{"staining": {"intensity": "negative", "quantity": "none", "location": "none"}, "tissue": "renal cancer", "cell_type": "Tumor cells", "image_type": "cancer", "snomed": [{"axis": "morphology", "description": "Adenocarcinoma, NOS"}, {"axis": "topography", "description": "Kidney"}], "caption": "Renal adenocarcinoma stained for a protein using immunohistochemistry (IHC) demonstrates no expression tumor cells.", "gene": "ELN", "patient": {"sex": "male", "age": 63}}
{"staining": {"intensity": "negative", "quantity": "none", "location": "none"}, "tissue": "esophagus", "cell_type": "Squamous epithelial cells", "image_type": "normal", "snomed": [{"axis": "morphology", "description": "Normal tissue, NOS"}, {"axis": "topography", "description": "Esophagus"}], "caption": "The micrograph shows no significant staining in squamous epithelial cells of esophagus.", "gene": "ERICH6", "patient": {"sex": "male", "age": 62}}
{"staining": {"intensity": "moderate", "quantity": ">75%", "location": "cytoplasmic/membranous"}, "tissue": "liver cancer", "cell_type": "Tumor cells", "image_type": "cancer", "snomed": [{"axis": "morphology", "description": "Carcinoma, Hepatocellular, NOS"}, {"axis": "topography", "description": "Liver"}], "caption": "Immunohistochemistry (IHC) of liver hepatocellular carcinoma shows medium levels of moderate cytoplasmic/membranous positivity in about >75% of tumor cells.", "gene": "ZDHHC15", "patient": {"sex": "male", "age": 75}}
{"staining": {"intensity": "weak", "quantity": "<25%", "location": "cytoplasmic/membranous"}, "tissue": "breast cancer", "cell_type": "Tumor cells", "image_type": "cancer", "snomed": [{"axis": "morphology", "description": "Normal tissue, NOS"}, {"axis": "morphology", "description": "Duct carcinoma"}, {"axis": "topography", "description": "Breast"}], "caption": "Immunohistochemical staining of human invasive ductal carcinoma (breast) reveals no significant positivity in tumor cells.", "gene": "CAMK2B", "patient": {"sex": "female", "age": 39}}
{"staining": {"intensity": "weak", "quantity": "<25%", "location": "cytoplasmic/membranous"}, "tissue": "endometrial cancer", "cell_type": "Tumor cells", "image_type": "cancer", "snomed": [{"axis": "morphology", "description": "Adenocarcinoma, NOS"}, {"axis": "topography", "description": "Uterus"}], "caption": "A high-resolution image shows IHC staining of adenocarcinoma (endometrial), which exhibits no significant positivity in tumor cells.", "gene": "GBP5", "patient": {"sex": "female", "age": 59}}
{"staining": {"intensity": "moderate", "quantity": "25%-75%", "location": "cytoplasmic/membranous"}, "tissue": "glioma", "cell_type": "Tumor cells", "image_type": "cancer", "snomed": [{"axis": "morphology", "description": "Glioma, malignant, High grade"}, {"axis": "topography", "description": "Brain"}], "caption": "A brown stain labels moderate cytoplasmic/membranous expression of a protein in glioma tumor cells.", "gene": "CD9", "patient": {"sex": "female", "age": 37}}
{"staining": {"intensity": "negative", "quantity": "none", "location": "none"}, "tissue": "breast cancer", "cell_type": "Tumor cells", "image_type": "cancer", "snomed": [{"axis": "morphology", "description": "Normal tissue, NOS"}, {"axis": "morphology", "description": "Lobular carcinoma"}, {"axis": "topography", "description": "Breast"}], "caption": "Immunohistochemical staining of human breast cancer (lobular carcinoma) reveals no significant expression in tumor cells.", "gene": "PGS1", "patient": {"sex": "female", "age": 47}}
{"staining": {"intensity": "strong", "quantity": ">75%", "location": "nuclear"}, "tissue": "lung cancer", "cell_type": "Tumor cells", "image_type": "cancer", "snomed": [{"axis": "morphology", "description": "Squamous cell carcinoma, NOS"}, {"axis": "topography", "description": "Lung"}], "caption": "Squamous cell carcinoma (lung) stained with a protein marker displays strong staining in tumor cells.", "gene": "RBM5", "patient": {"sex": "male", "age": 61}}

TO DO:
With every line intact, print the records above again.

RESPONSE TO THIS TASK:
{"staining": {"intensity": "negative", "quantity": "none", "location": "none"}, "tissue": "renal cancer", "cell_type": "Tumor cells", "image_type": "cancer", "snomed": [{"axis": "morphology", "description": "Adenocarcinoma, NOS"}, {"axis": "topography", "description": "Kidney"}], "caption": "Renal adenocarcinoma stained for a protein using immunohistochemistry (IHC) demonstrates no expression tumor cells.", "gene": "ELN", "patient": {"sex": "male", "age": 63}}
{"staining": {"intensity": "negative", "quantity": "none", "location": "none"}, "tissue": "esophagus", "cell_type": "Squamous epithelial cells", "image_type": "normal", "snomed": [{"axis": "morphology", "description": "Normal tissue, NOS"}, {"axis": "topography", "description": "Esophagus"}], "caption": "The micrograph shows no significant staining in squamous epithelial cells of esophagus.", "gene": "ERICH6", "patient": {"sex": "male", "age": 62}}
{"staining": {"intensity": "moderate", "quantity": ">75%", "location": "cytoplasmic/membranous"}, "tissue": "liver cancer", "cell_type": "Tumor cells", "image_type": "cancer", "snomed": [{"axis": "morphology", "description": "Carcinoma, Hepatocellular, NOS"}, {"axis": "topography", "description": "Liver"}], "caption": "Immunohistochemistry (IHC) of liver hepatocellular carcinoma shows medium levels of moderate cytoplasmic/membranous positivity in about >75% of tumor cells.", "gene": "ZDHHC15", "patient": {"sex": "male", "age": 75}}
{"staining": {"intensity": "weak", "quantity": "<25%", "location": "cytoplasmic/membranous"}, "tissue": "breast cancer", "cell_type": "Tumor cells", "image_type": "cancer", "snomed": [{"axis": "morphology", "description": "Normal tissue, NOS"}, {"axis": "morphology", "description": "Duct carcinoma"}, {"axis": "topography", "description": "Breast"}], "caption": "Immunohistochemical staining of human invasive ductal carcinoma (breast) reveals no significant positivity in tumor cells.", "gene": "CAMK2B", "patient": {"sex": "female", "age": 39}}
{"staining": {"intensity": "weak", "quantity": "<25%", "location": "cytoplasmic/membranous"}, "tissue": "endometrial cancer", "cell_type": "Tumor cells", "image_type": "cancer", "snomed": [{"axis": "morphology", "description": "Adenocarcinoma, NOS"}, {"axis": "topography", "description": "Uterus"}], "caption": "A high-resolution image shows IHC staining of adenocarcinoma (endometrial), which exhibits no significant positivity in tumor cells.", "gene": "GBP5", "patient": {"sex": "female", "age": 59}}
{"staining": {"intensity": "moderate", "quantity": "25%-75%", "location": "cytoplasmic/membranous"}, "tissue": "glioma", "cell_type": "Tumor cells", "image_type": "cancer", "snomed": [{"axis": "morphology", "description": "Glioma, malignant, High grade"}, {"axis": "topography", "description": "Brain"}], "caption": "A brown stain labels moderate cytoplasmic/membranous expression of a protein in glioma tumor cells.", "gene": "CD9", "patient": {"sex": "female", "age": 37}}
{"staining": {"intensity": "negative", "quantity": "none", "location": "none"}, "tissue": "breast cancer", "cell_type": "Tumor cells", "image_type": "cancer", "snomed": [{"axis": "morphology", "description": "Normal tissue, NOS"}, {"axis": "morphology", "description": "Lobular carcinoma"}, {"axis": "topography", "description": "Breast"}], "caption": "Immunohistochemical staining of human breast cancer (lobular carcinoma) reveals no significant expression in tumor cells.", "gene": "PGS1", "patient": {"sex": "female", "age": 47}}
{"staining": {"intensity": "strong", "quantity": ">75%", "location": "nuclear"}, "tissue": "lung cancer", "cell_type": "Tumor cells", "image_type": "cancer", "snomed": [{"axis": "morphology", "description": "Squamous cell carcinoma, NOS"}, {"axis": "topography", "description": "Lung"}], "caption": "Squamous cell carcinoma (lung) stained with a protein marker displays strong staining in tumor cells.", "gene": "RBM5", "patient": {"sex": "male", "age": 61}}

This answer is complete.